第24話仲直り
「……えぇー、嘘でしょ」
なんかめっちゃブクブクしてるんですけど。明らかに気泡なんですけど。絶対下になにかいるんですけど。
そんな俺を肯定するように、アールグがマグマの中からニョキっと顔を出す。
そして、ギョロリとした瞳で俺を見据える。
正直、少し警戒している自分がいる。言わずもがな、さっきまでお互いぶっ倒れるまで喧嘩した相手同士だからだ。
いくら試していたとは言え、結果的に見ればお互いの私情を挟んだ末にちょっとガチになってやってしまったのも事実。ヴァルグとは仲良しになったってセルスは言ってたけど、俺とも仲良くなる保証なんてどこにもない。理由は分からないけど、アールグは転生者を毛嫌いしているらしいからな。
俺とアールグの視線が交錯する。
アールグは決して視線を逸らさずに、俺を見据えてゆっくりと近づいて来る。
やっぱクソデカイなコイツは。俺も進化したとはいえ、アールグから見れば大した差はないんだろうな。
あれ? ワンチャン俺ここで食べられる説あんじゃね? いやいやいやいやいやいや、ない! 大丈夫! 大丈夫? え、大丈夫だよね? セルス先輩言ってたもんね? はっ! これは、もしや……俺は試されているのか⁈ いついかなる時も、セルスを信じ抜けるかどうかを。フフフ、いいだろう! 俺は必ずセルスを信じきって見せようじゃないの!
「なにか考えてるかは知りませんが、バカっぽい事考えてんだろーなーって思えてしまうくらいアホな顔してますよ?」
「おぉい! 悪口2つも入ってんじゃねーか!お前はチクチク言葉を勉強し直せ! ってあれ? 妙に腹立つと思ったらヴァルグじゃねーか。おはよーさん」
「おはよーさんですー。ルーナ様も風呂ですか? 起き抜けに風呂とは中々通ですねー!」
「そーなんよ、風呂入りに来たんよ。でもさ、風呂なくね? まさかこれじゃねーよな?」
俺は恐る恐るマグマを指差す。
こんなもんに入るなんて冗談じゃない。こんなところに入るくらいなら全裸で街を歩いた方がマシだとすら思える。

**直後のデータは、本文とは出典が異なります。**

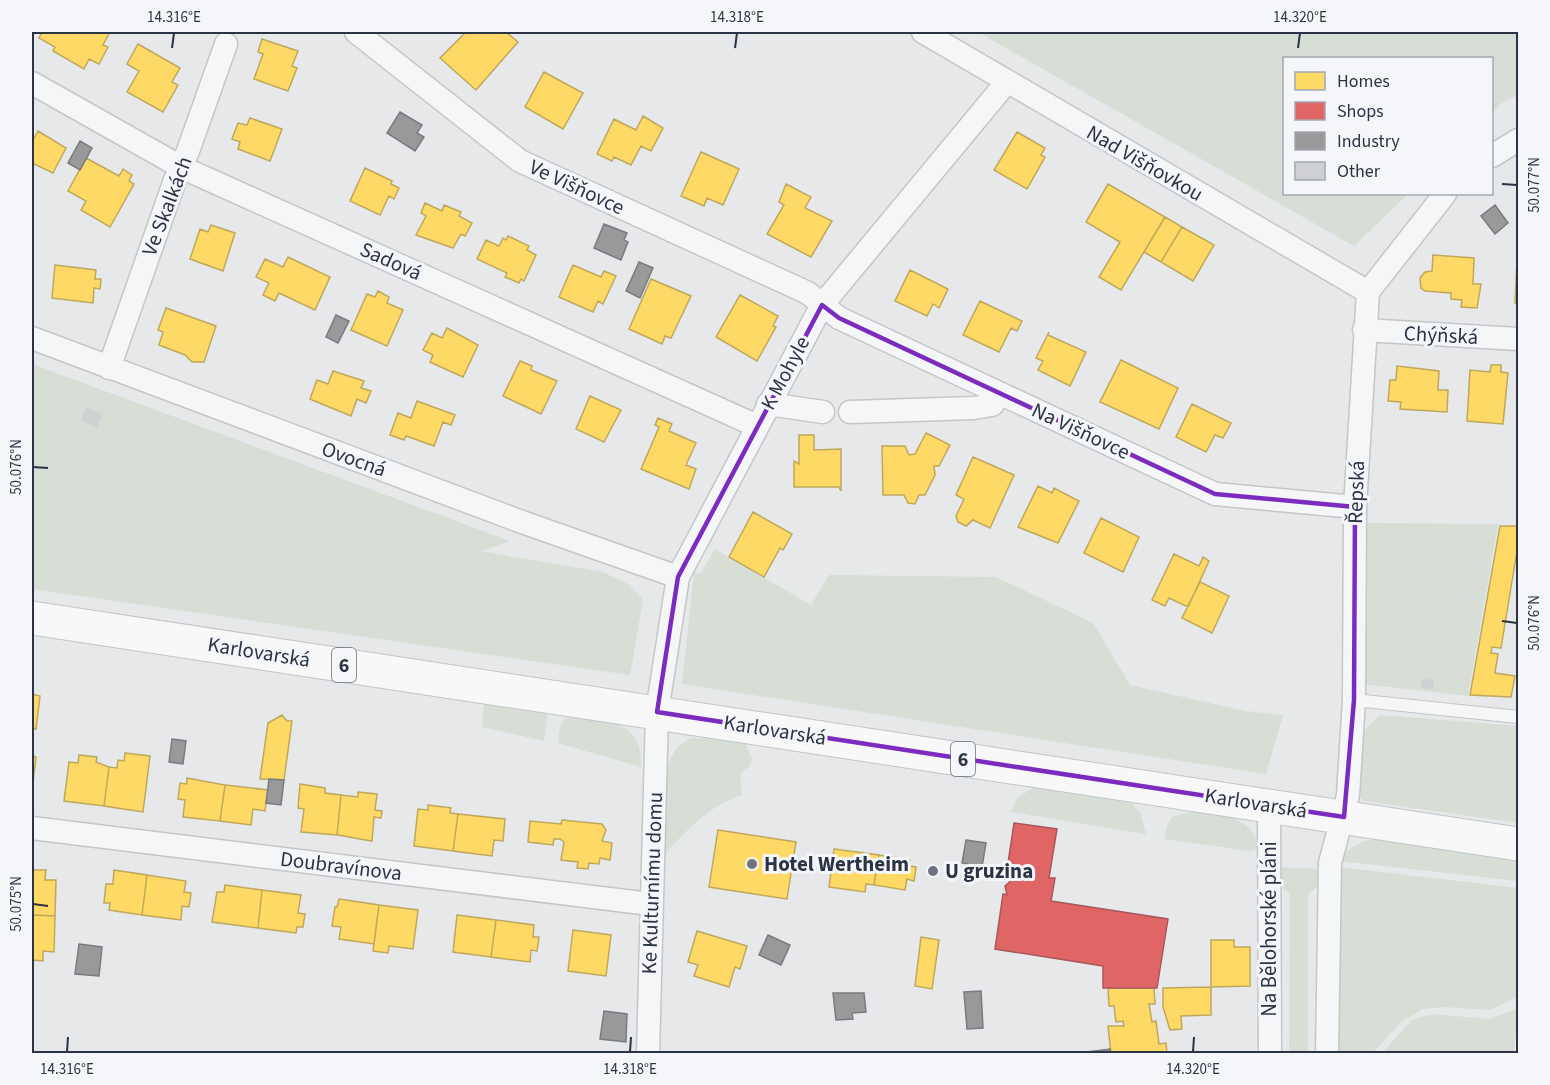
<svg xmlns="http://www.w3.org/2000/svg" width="1550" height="1085" viewBox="0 0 1550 1085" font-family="'Source Sans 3',sans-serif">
  <rect width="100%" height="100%" fill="#e6e8ea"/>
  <path fill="#d6ded6" d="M978,32H1518V95L1502,103L1492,113V58H1284V194H1408L1354,246Z
    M32,364L510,541L481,551L603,572L628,584L643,599L630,675L32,589Z
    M1367,523L1498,524L1468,696L1362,684Z
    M715,549L811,605L829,575L996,577L1093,623L1130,685L1245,711L1283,715L1266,774L682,684L694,573H701Z
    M484,702L548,713L544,741L482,727Z
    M1380,715L1518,726V823L1364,801L1359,796L1363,731Z
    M573,716C610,724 643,719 641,767L558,743C560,731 558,719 573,716Z
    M692,738L729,739L745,743L752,758L749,767L740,773L742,795C706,808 690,827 665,854C665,820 653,752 692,738Z
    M1035,787L1131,803L1140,812L1146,834L1011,812L1017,798Z
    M1194,811C1220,815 1255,816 1258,849L1249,851L1164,839L1167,826L1172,817Z
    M1377,839L1518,861V881L1340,861C1348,847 1360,841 1377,839Z
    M1278,867L1319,869L1320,884L1308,895V1053H1289L1290,894L1278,884Z
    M1338,867L1518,888V997L1489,1010L1444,1007L1423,1009L1401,1022L1373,1053L1337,1054Z
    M1518,1008L1514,1053H1382L1412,1020L1432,1014L1490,1019Z"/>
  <path fill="#ffd966" stroke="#bfa85c" stroke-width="1.5" d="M42,32H110L103,45L108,47L99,64L89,59L84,69L53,51L55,47L39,38Z
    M466,32H506L518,42L476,90L440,58Z
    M262,39L298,51L292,66L297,68L288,91L254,79L263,54L258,52Z
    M138,44L180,68L172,82L178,85L163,112L127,92L139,71L127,64Z
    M544,72L583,93L563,129L525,107Z
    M643,116L663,128L651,151L641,146L631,165L614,157L612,161L597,154L614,119L636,130Z
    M250,118L282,129L270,161L238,149L240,142L232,139L238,123L247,125Z
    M38,131L66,148L53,173L32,163V142Z
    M1017,132L1045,148L1041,155L1045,157L1027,189L994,170Z
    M701,152L739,169L723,205L707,198L704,206L681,196Z
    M86,158L119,176L123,169L132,175L129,181L134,184L110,227L81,210L86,201L68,191Z
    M365,168L392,181L391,184L399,188L394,199L389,196L380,215L350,201Z
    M786,184L811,197L805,208L832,221L811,257L767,234L784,205L779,202Z
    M1108,184L1165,217L1121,290L1099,277L1120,242L1086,222Z
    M425,203L442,211L444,205L461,212L459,216L472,223L465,236L461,234L453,248L416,235L426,216L421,213Z
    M1165,217L1182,227L1161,262L1144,252Z
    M211,225L235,233L223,271L190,259L200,229L208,232Z
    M1182,227L1214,245L1193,281L1161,262Z
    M508,236L529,246L527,250L536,255L524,281L521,279L519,283L505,277L507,273L477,259L486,240L499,246L503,238L506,240Z
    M1433,255L1474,258L1473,284H1481L1477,308L1461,307L1462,300L1451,299V293L1425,291L1421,288L1420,278L1425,272L1432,271Z
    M288,257L330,277L315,310L279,293L275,301L263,295L269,283L256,277L265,259L283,267Z
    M1517,261H1518V303H1515Z
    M55,265L96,270L95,279H101L100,289L94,288L93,303L52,298Z
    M573,265L601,277L604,271L616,276L603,304L598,301L593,312L559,297Z
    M910,270L948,289L939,308L933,304L927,316L895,301Z
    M651,279L691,296L671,338L665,336L662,344L629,329Z
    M378,291L389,297L387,303L403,310L387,346L351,330L367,294L375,297Z
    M740,295L778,316L773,326L776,327L757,361L716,337Z
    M980,301L1022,321L1017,331L1011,328L999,352L963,335Z
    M166,308L216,326L204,362H192L185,355L159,345L163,332L158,330Z
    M447,328L478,345L463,377L430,362L433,355L423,350L432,333L442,338Z
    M1049,332L1048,335L1086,352L1070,386L1038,370L1043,361L1036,358Z
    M1121,360L1178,388L1159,429L1100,402Z
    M520,361L532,366L531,370L557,381L541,414L503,396Z
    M1491,365H1501V372L1508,373L1503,424L1467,421L1470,370L1490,372Z
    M1397,366L1439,371L1438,390H1448L1447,412L1400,409L1401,402L1388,401L1390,380H1396Z
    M333,371L364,381L361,388L371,391L366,403L357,399L351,416L310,399L317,380L328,384Z
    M590,396L621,410L604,442L576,429Z
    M417,401L455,415L451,425L443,422L434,446L406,436L404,440L390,435L398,413L411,418Z
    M1192,404L1231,423L1223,438L1215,435L1206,452L1176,437Z
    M658,418L672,424L669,431L696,443L686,465L696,469L689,489L641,469L659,427L655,425Z
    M926,433L950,445L939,466H934L935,475L925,495H919L915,504L908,503L904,495H883L882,446H905L909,455L915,454Z
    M799,435H814V450L841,449V491L839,487H794V461L799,464Z
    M973,457L1014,475L990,528L973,520L966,526L958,522L956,516L964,499L956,495Z
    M1038,486L1052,493L1054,488L1079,501L1058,543L1018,527Z
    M753,512L792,534L783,550L780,548L764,577L729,557Z
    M1101,518L1139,537L1123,572L1084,553Z
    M1500,526H1518V545L1501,648L1492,647L1491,653L1498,654L1495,673L1515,676L1511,697L1470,695Z
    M1174,554L1199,566L1203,557L1209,561L1188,607L1169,598L1165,606L1152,600Z
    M1201,580L1200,582L1229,596L1212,633L1182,618Z
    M32,694L40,696L36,729L32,728Z
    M282,715L287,721H292L284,780L260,779L268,723Z
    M125,753L150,756L143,812L104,806L109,767L117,768L118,760L124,761Z
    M79,755L97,757L96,762L109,767L104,806L64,801L69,762L78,763Z
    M32,756L36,757L32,790Z
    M187,778L225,785L220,821L183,817L185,800L178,799L180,783L187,784Z
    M300,784L325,788V793L341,795L337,835L301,832L304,809L298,808Z
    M225,785L268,790L265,811L253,809L251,825L220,821Z
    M358,792L377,794L375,810L382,811L381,818L374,817L372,841L337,835L341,795L358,797Z
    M428,805L451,808L450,813L458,814L453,851L414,846L418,809L428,810Z
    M458,814L505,819L503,841L494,840L492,856L453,851Z
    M562,820L602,824L606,830L602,841L612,843L610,860L600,858L599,864L589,863L588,869L577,868L578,862L561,860L564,842L560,839H554L553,845L528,842L530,821L561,824Z
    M718,830L796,842L787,899L709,887Z
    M834,849L879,855L874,885L866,884L865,892L829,887Z
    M879,855L910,860L909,866L916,867L914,881L907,879L905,890L874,885Z
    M32,870H46L45,880H56L55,916L32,915Z
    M114,870L147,875L142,915L109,910L110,903H104L106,884H113Z
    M147,875L186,881L184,892L191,893L189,907L182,906L181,920L142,915Z
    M225,885L262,890L258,928L212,922L217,892H224Z
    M262,890L301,895L298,913L305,914L303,927H297L296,933L258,928Z
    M339,899L379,905L374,944L339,939L341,927L332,926L335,907H337Z
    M379,905L418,910L413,949L389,946L388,953L373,951Z
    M32,915L55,916L54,952L43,951V961L32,960Z
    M457,915L496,920L491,957L453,952Z
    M496,920L534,925L533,937H539L537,951L531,950L530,962L491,957Z
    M573,930L611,935L606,976L568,971Z
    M697,931L747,946L740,969L735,967L729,987L694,976L698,965L688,962Z
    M921,937L939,940L932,989L915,986Z
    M1211,940H1234V947H1250V986L1211,987Z
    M1211,987V1015L1181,1016L1182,1029L1170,1030L1163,1007V988Z
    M1108,988H1154L1155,1004H1149L1152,1022L1156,1021L1159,1044L1166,1043L1167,1054H1111L1108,1026H1124L1123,1021L1116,1022L1114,1006H1109Z"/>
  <path fill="#e06666" stroke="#aa575c" stroke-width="1.5" d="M1014,823L1057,829L1049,878H1055L1051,901L1168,919L1157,988H1103V966L995,949L1003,894L1007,895L1005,886L1013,879L1006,876Z"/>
  <path fill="#999" stroke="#787b80" stroke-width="1.5" d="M400,112L422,125L417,133L424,137L415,151L387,133Z
    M80,141L92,148L80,170L68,163Z
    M1495,205L1508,223L1495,234L1481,216Z
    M604,224L627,233L624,240L628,242L621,260L594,248Z
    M639,262L653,268L640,298L626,291Z
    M336,315L349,321L338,343L326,337Z
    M172,739L186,741L183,764L169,762Z
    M269,779L284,780L281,805L266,803Z
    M966,840L986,843L982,867L962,863Z
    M768,935L790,945L781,965L759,955Z
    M79,944L102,947L99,976L75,974Z
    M981,991L983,1028L967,1029L964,992Z
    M833,993H864L866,1012L852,1013L853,1019L836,1020Z
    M604,1011L627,1014L626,1042L600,1039Z
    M1110,1049L1111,1054H1087L1086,1052Z"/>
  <path fill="#ced0d3" d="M86,408L102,414L97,427L81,421Z
    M1422,679L1434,680L1433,689L1421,688Z"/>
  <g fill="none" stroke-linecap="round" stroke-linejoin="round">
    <defs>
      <path id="lane" d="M1354,700L1518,717"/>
      <path id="street" d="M356,32L520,161L808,293L839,318L1215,494L1355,507
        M923,32L1368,292
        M32,83L181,167L757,426
        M1492,156L1518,140
        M1364,330L1518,339
        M32,338L522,522L678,577
        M109,368L175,180L188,151L226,44
        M768,404L823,412
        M850,412L974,408L992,405L1000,394
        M1269,805L1270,1054
        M32,828L650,904
        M648,1054L657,712L678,577L822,305L1006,83
        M1327,1054L1330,863L1348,795L1354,700L1355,507L1368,292L1445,194"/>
      <path id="primary" d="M32,618L1518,844"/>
    </defs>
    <use href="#lane" stroke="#c4c6c8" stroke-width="14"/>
    <use href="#street" stroke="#c4c6c8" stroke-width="25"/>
    <use href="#primary" stroke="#c2c5c8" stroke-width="35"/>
    <use href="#lane" stroke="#f5f6f7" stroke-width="12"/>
    <use href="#street" stroke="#f5f6f7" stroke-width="22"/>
    <use href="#primary" stroke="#f8f8f8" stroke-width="33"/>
  </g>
  <path fill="none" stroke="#7b2cbf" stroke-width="4.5" stroke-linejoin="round" d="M822,305L839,318L1215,494L1355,507L1354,700L1344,817L657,712L678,577Z"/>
  <path fill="none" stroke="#2b3445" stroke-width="2" d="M172,48L174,33M735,48L737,33M1298,48L1300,33M1502,184L1517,185M33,467L48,468M1502,621L1517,623M33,904L48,906M67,1052L68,1037M630,1052L631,1037M1193,1052L1194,1037"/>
  <g fill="#6c737f" stroke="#f4f6f9" stroke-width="2">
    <circle cx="752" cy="864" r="6"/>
    <circle cx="933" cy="871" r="6"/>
  </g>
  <g text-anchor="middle" stroke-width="6" stroke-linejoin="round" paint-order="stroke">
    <g fill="#f4f6f9" stroke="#676e7b" stroke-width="1.5">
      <rect x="332" y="648" width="24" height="34" rx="4.5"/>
      <rect x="951" y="742" width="24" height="34" rx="4.5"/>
    </g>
    <g font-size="20" font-weight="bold" fill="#2b3445">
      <text x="344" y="672">6</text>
      <text x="963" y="766">6</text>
    </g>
    <g font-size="21" fill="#2b3445" stroke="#f4f6f9">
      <text transform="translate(1145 163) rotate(30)" y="7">Nad Višňovkou</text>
      <text transform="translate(577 187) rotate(25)" y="7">Ve Višňovce</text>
      <text transform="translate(167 206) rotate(-69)" y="7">Ve Skalkách</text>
      <text transform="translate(391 261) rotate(24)" y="7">Sadová</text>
      <text transform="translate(1441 335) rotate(3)" y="7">Chýňská</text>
      <text transform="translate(785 373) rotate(-62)" y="7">K Mohyle</text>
      <text transform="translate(1081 431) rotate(25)" y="7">Na Višňovce</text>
      <text transform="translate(354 459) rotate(20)" y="7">Ovocná</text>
      <text transform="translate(1356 492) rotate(-88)" y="7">Řepská</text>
      <text transform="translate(259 652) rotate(9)" y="7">Karlovarská</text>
      <text transform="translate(775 730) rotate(9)" y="7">Karlovarská</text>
      <text transform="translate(1256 803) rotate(9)" y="7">Karlovarská</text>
      <text transform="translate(341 866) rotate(7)" y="7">Doubravínova</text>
      <text transform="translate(652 883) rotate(-88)" y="7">Ke Kulturnímu domu</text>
      <text transform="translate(1269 929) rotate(-90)" y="7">Na Bělohorské pláni</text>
    </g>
    <g font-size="21" font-weight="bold" fill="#2b3445" stroke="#f4f6f9" text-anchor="start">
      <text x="764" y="871">Hotel Wertheim</text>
      <text x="945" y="878">U gruzina</text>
    </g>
  </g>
  <rect width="1550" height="1085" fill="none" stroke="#f4f6f9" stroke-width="66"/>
  <rect x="1283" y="57" width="210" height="138" fill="#f4f6f9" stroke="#a4a8b1" stroke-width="1.5"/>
  <rect x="1295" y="72" width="30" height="18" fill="#ffd966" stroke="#a4a8b1" stroke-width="1.5"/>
  <text x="1337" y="87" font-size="18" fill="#2b3445">Homes</text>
  <rect x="1295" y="102" width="30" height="18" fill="#e06666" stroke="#a4a8b1" stroke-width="1.5"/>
  <text x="1337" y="117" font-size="18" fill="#2b3445">Shops</text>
  <rect x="1295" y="132" width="30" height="18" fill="#999999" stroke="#a4a8b1" stroke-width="1.5"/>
  <text x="1337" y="147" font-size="18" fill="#2b3445">Industry</text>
  <rect x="1295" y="162" width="30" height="18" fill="#ced0d3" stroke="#a4a8b1" stroke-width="1.5"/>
  <text x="1337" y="177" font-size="18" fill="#2b3445">Other</text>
  <rect x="33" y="33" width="1484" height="1019" fill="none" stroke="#2b3445" stroke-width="2"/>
  <g font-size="15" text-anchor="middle" fill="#2b3445">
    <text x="174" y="22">14.316°E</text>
    <text x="737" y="22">14.318°E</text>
    <text x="1300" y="22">14.320°E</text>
    <text transform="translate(1534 185) rotate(-90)" y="5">50.077°N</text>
    <text transform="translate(16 467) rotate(-90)" y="5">50.076°N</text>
    <text transform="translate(1534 623) rotate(-90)" y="5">50.076°N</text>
    <text transform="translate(16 904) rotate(-90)" y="5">50.075°N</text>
    <text x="67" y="1074">14.316°E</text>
    <text x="630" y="1074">14.318°E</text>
    <text x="1193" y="1074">14.320°E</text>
  </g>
</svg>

「え、なに言ってるんですか。こんなマグマに入ったら死ぬに決まってんじゃないですか。常識って知ってます?」
「…………バン」
「ぶぅぱっ!」
バカ野郎め。あいつには今度口の利き方を教えてやろう。
「失礼ですがルーナ様。口を挟む事をお許し願えますでしょうか」
おぉっとそうだそうだ。バカ馬のせいで忘れてたけど今はアールグが目の前にいるんだったな。ふむ、しかしいきなりルーナ様……ね。違和感は拭い切れないが話を聞かない理由もないな。
「いいよー、ってか喋るのに俺の許可とか要らないっしょ」
「いえ、そうゆうわけにも参りません。私は貴方に牙を剥き、さらには敗北しました。本来ならばその場で命を取られていてもおかしくない事です」
「重い、そして堅い! そんな事でホイホイ命だなんだと騒ぐなよ、大袈裟だなぁ。んで? なんか言いたい事でもあんのか?」
俺はアールグとは真逆の態度で続きを促した。
「では、失礼致します」
一言断りを入れて、アールグはゆっくりと屈んだ。いや、俺的には屈んだ様にしか見えないけど多分これは跪いてるのかな? あいも変わらずでけーけど。
でもなんか敬意というか、誠意というか、そんなようなものは感じるのでここは跪いたと見てよさげだ。
アールグはその体勢のまま話を続けた。
「単刀直入に申し上げます。ルーナ様、
むっちゃ真剣な目をしてる。ってか会ってからまだ間もないけど俺はコイツのキレてイっちゃってる目か、敵意剥き出しの目しか知らねーわ。確かにどっちも真剣ではあったけど、今とは真逆の感情しかなかったな。
今のコイツの目は厳しさではなく、優しさを感じさせる真剣な目だ。
なら、俺から言うことは別にない。理由とか思惑とか、そんな事はどうでもいい。
これは俺のスキルによるものかは分からないけど、アールグは信頼できると直感で思ったんだ。